Cet anniversaire sonne comme une alarme pour nos gouvernements qui ne respectent pas les trajectoires imposées. 

Alors que l’urgence climatique est toujours plus pressante, le gouvernement multiplie les politiques climaticides en favorisant par exemple le développement incontrôlé d’Amazon en France. Partout, des voix s’élèvent contre des projets inutiles et destructeurs des terres agricoles et naturelles, des forêts, de la biodiversité. Des projets pour la plupart soutenus et autorisés par l’État. Le vieux monde néolibéral semble s’accrocher à ses privilèges poussiéreux et à sa trajectoire mortifère.

Pour un avenir prospère, la qualité de vie que nous revendiquons n’est pas autour du consumérisme, mais de la défense d’une Terre habitable. Le changement climatique est déjà là, limitons les dégâts.

Dans le même temps, les libertés de manifester, de s’exprimer, de faire entendre nos voix sont réprimées. La dérive autoritaire de notre pays, alors que les mouvements citoyens pour le climat et la justice sociale sont de plus en plus nombreux et massifs, nous inquiète grandement.

La transition écologique ne se fera pas sans une démocratie renouvelée, permettant de mettre les États face à leurs responsabilités et face aux changements demandés par la population, partout dans le monde. La démocratie participative, telle que la Convention Citoyenne pour le Climat, est une solution. 149 propositions ont été proposées, appliquons les. La jeunesse est prête aux changements proposés, ce n’est que du bon sens. Plus le gouvernement d’Emmanuel Macron limitera les mesures, et plus nous reculerons face aux changements climatiques. Non contraignants, les Accords de Paris signés il y a 5 ans n’ont été que de belles paroles et de la poudre aux yeux. Ce que nous demandons, ce sont des actes ! 
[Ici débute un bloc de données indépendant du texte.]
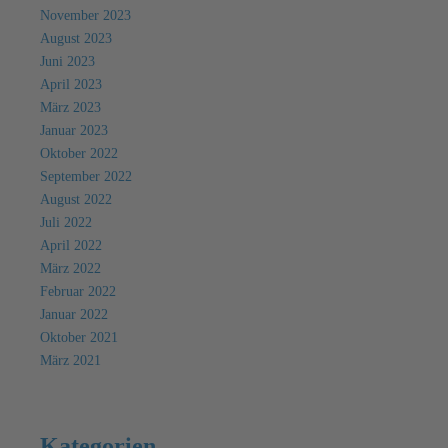
November 2023
August 2023
Juni 2023
April 2023
März 2023
Januar 2023
Oktober 2022
September 2022
August 2022
Juli 2022
April 2022
März 2022
Februar 2022
Januar 2022
Oktober 2021
März 2021
Kategorien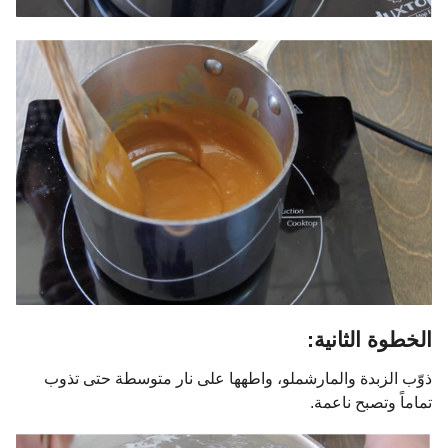
الخطوة الثانية:
ذوّب الزبدة والمارشملو، واطهها على نار متوسطة حتى تذوب
تماماً وتصبح ناعمة.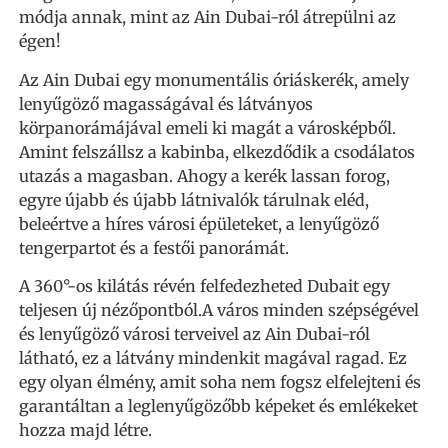
módja annak, mint az Ain Dubai-ról átrepülni az
égen!
Az Ain Dubai egy monumentális óriáskerék, amely
lenyűgöző magasságával és látványos
körpanorámájával emeli ki magát a városképből.
Amint felszállsz a kabinba, elkezdődik a csodálatos
utazás a magasban. Ahogy a kerék lassan forog,
egyre újabb és újabb látnivalók tárulnak eléd,
beleértve a híres városi épületeket, a lenyűgöző
tengerpartot és a festői panorámát.
A 360°-os kilátás révén felfedezheted Dubait egy
teljesen új nézőpontból.A város minden szépségével
és lenyűgöző városi terveivel az Ain Dubai-ról
látható, ez a látvány mindenkit magával ragad. Ez
egy olyan élmény, amit soha nem fogsz elfelejteni és
garantáltan a leglenyűgözőbb képeket és emlékeket
hozza majd létre.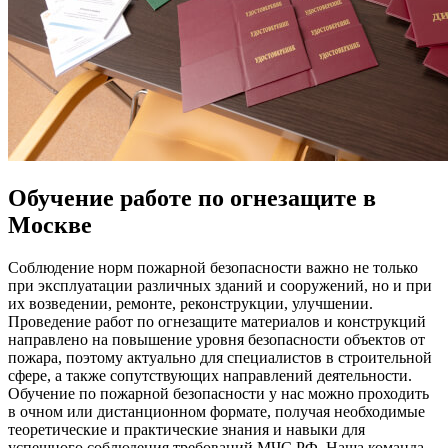
Обучение работе по огнезащите в
Москве
Соблюдение норм пожарной безопасности важно не только
при эксплуатации различных зданий и сооружений, но и при
их возведении, ремонте, реконструкции, улучшении.
Проведение работ по огнезащите материалов и конструкций
направлено на повышение уровня безопасности объектов от
пожара, поэтому актуально для специалистов в строительной
сфере, а также сопутствующих направлений деятельности.
Обучение по пожарной безопасности у нас можно проходить
в очном или дистанционном формате, получая необходимые
теоретические и практические знания и навыки для
успешного соблюдения требований МЧС РФ. Наша команда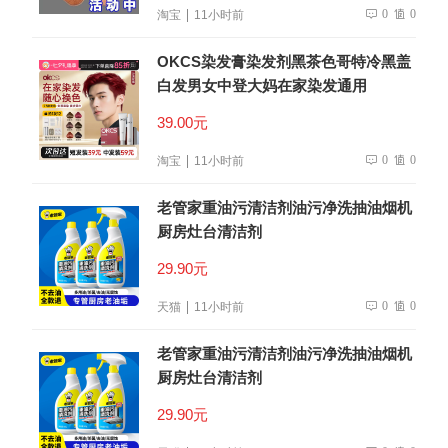
0
0
淘宝
11小时前
OKCS染发膏染发剂黑茶色哥特冷黑盖
白发男女中登大妈在家染发通用
39.00元
0
0
淘宝
11小时前
老管家重油污清洁剂油污净洗抽油烟机
厨房灶台清洁剂
29.90元
0
0
天猫
11小时前
老管家重油污清洁剂油污净洗抽油烟机
厨房灶台清洁剂
29.90元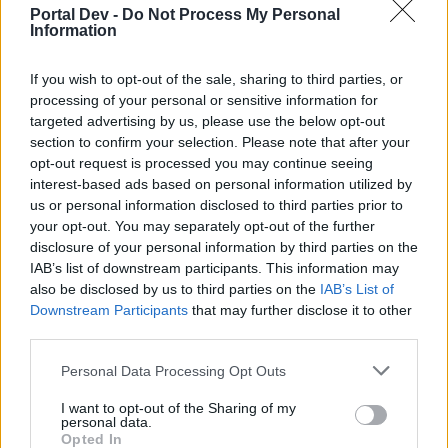
zu kontrollieren??
Portal Dev -
Do Not Process My Personal
Information
na ja,
eigentlich eine normale datenbankabfrage weisst auf
If you wish to opt-out of the sale, sharing to third parties, or
"buguser" hin,
processing of your personal or sensitive information for
die frage ob BP das wirklich will sei hiermit gestattet
targeted advertising by us, please use the below opt-out
section to confirm your selection. Please note that after your
ob man jetzt SF-Resultate, Rankings und7oder
opt-out request is processed you may continue seeing
Accountbestandteile abfrägt,
interest-based ads based on personal information utilized by
dafür müsste man die datenstruktur kennen...
us or personal information disclosed to third parties prior to
26 Juni 2017
your opt-out. You may separately opt-out of the further
disclosure of your personal information by third parties on the
NoPutzkolonne
,
.-Gorgon-.
und
DerSchöneJohnny
gefällt dies.
IAB’s list of downstream participants. This information may
also be disclosed by us to third parties on the
IAB’s List of
Downstream Participants
that may further disclose it to other
surinam64
third parties.
User
Personal Data Processing Opt Outs
Guten Tag zusammen
Nach 5 Jahren in diesem Spiel
I want to opt-out of the Sharing of my
wundert mich gar nichts mehr. Es war gestern morgen
personal data.
sogar so, dass mir fast
Opted In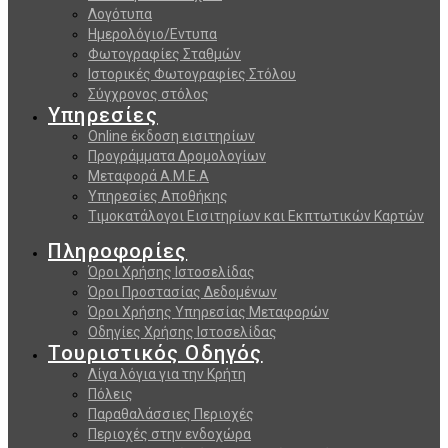
Λογότυπα
Ημερολόγιο/Εντυπα
Φωτογραφίες Σταθμών
Ιστορικές Φωτογραφίες Στόλου
Σύγχρονος στόλος
Υπηρεσίες
Online έκδοση εισιτηρίων
Προγράμματα Δρομολογίων
Μεταφορά Α.Μ.Ε.Α
Υπηρεσίες Αποθήκης
Τιμοκατάλογοι Εισιτηρίων και Εκπτωτικών Καρτών
Πληροφορίες
Όροι Χρήσης Ιστοσελίδας
Όροι Προστασίας Δεδομένων
Όροι Χρήσης Υπηρεσίας Μεταφορών
Οδηγίες Χρήσης Ιστοσελίδας
Τουριστικός Οδηγός
Λίγα λόγια για την Κρήτη
Πόλεις
Παραθαλάσσιες Περιοχές
Περιοχές στην ενδοχώρα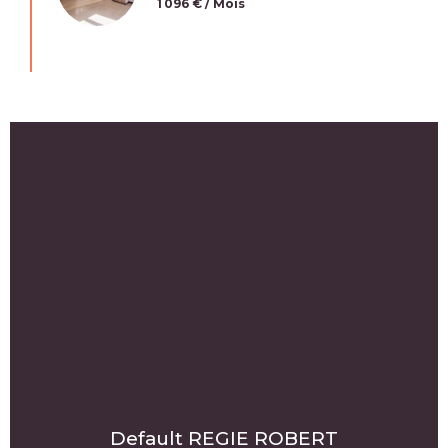
1 096 € / Mois
Default REGIE ROBERT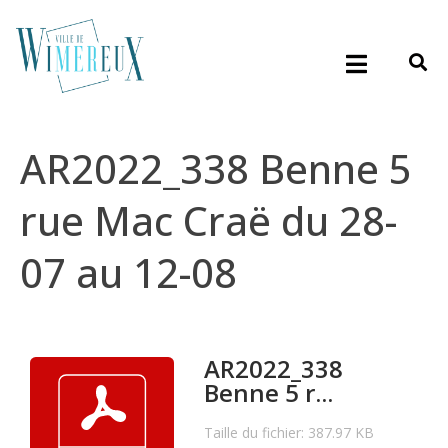
AR2022_338 Benne 5
rue Mac Craë du 28-
07 au 12-08
AR2022_338
Benne 5 r...
Taille du fichier: 387.97 KB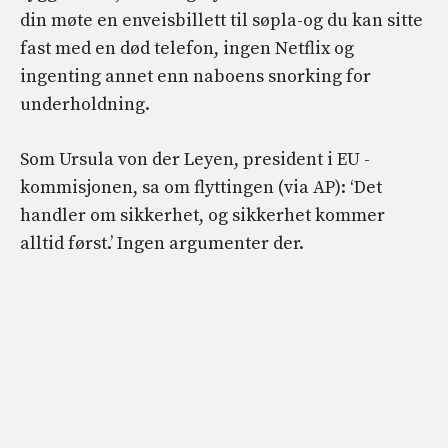
din møte en enveisbillett til søpla-og du kan sitte
fast med en død telefon, ingen Netflix og
ingenting annet enn naboens snorking for
underholdning.
Som Ursula von der Leyen, president i EU -
kommisjonen, sa om flyttingen (via AP): ‘Det
handler om sikkerhet, og sikkerhet kommer
alltid først.’ Ingen argumenter der.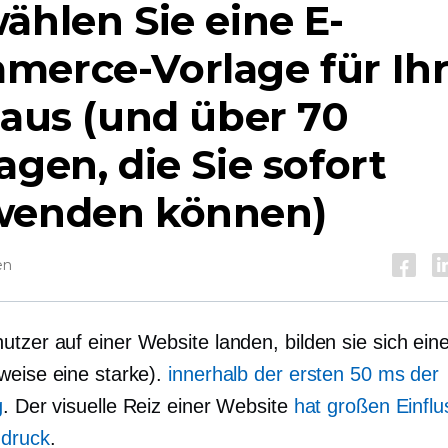
ählen Sie eine E-
merce-Vorlage für Ih
 aus (und über 70
agen, die Sie sofort
wenden können)
en
tzer auf einer Website landen, bilden sie sich ei
weise eine starke).
innerhalb der ersten 50 ms der
g
. Der visuelle Reiz einer Website
hat großen Einflu
ndruck
.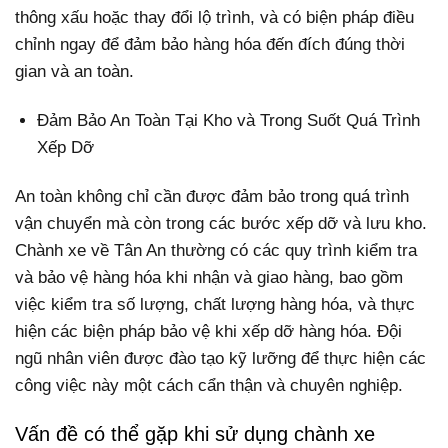
thông xấu hoặc thay đổi lộ trình, và có biện pháp điều
chỉnh ngay để đảm bảo hàng hóa đến đích đúng thời
gian và an toàn.
Đảm Bảo An Toàn Tại Kho và Trong Suốt Quá Trình
Xếp Dỡ
An toàn không chỉ cần được đảm bảo trong quá trình
vận chuyển mà còn trong các bước xếp dỡ và lưu kho.
Chành xe về Tân An thường có các quy trình kiểm tra
và bảo vệ hàng hóa khi nhận và giao hàng, bao gồm
việc kiểm tra số lượng, chất lượng hàng hóa, và thực
hiện các biện pháp bảo vệ khi xếp dỡ hàng hóa. Đội
ngũ nhân viên được đào tạo kỹ lưỡng để thực hiện các
công việc này một cách cẩn thận và chuyên nghiệp.
Vấn đề có thể gặp khi sử dụng chành xe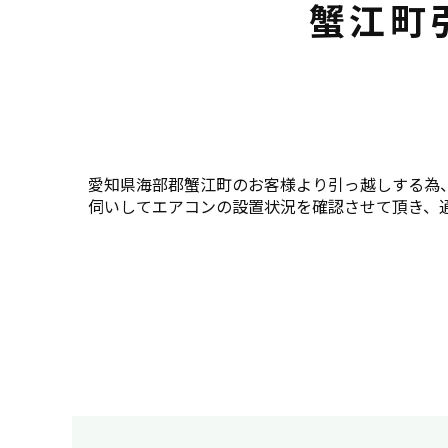
蟹江町
愛知県海部郡蟹江町のお客様より引っ越しする為
伺いしてエアコンの設置状況を確認させて頂き、通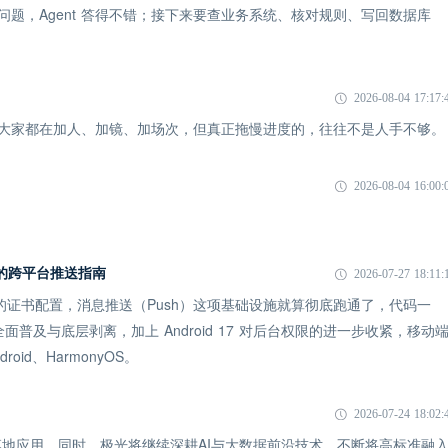
一个问题，Agent 答得不错；接下来要查业务系统、核对规则、写回数据库
2026-08-04 17:17:
象：大家都在加人、加镜、加场次，但真正拖慢进度的，往往不是人手不够。
2026-08-04 16:00:
 时代的跨平台推送指南
2026-07-27 18:11:
 的证书配置，消息推送（Push）这项基础设施就算彻底跑通了，代码一
全面普及与底层剥离，加上 Android 17 对后台权限的进一步收紧，移动
id、HarmonyOS。
2026-07-24 18:02:
地应用。同时，极光将继续深耕AI与大数据前沿技术，不断将高标准融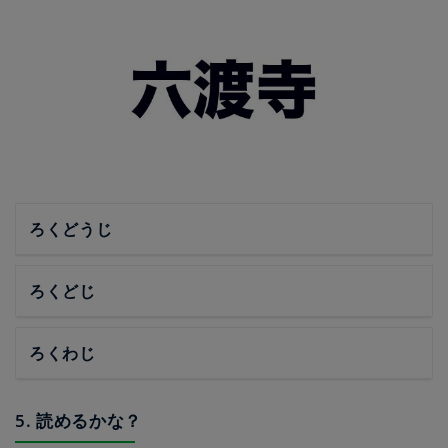
ろくどうじ
ろくどじ
ろくわじ
5. 読めるかな？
En pleine pandémie mondiale de la COVID19, ne fermons plus les yeux sur l’émergence des zoonoses. La destruction des habitats naturels, la déforestation, l’élevage industriel, le développement urbain, ou tout simplement la mondialisation effrénée sont autant d’ingrédients favorisant les changements climatiques, autant d’ingrédients pour proposer une corrélations entre l’impact des humains sur la nature et la réponse de cette dernière à la prédation anthropique. 

Notre génération se demande chaque jour de quoi sera fait son avenir, il est nécessaire d’engager un combat intergénérationnel dès aujourd’hui, nous sommes la génération future ! Droits sociaux bafoués, emplois détruits par la recherche effrénée du profit, planète qui multiplie les signaux d’alarme, voici le monde que les gouvernements conservateurs et capitalistes persistent à vouloir nous léguer.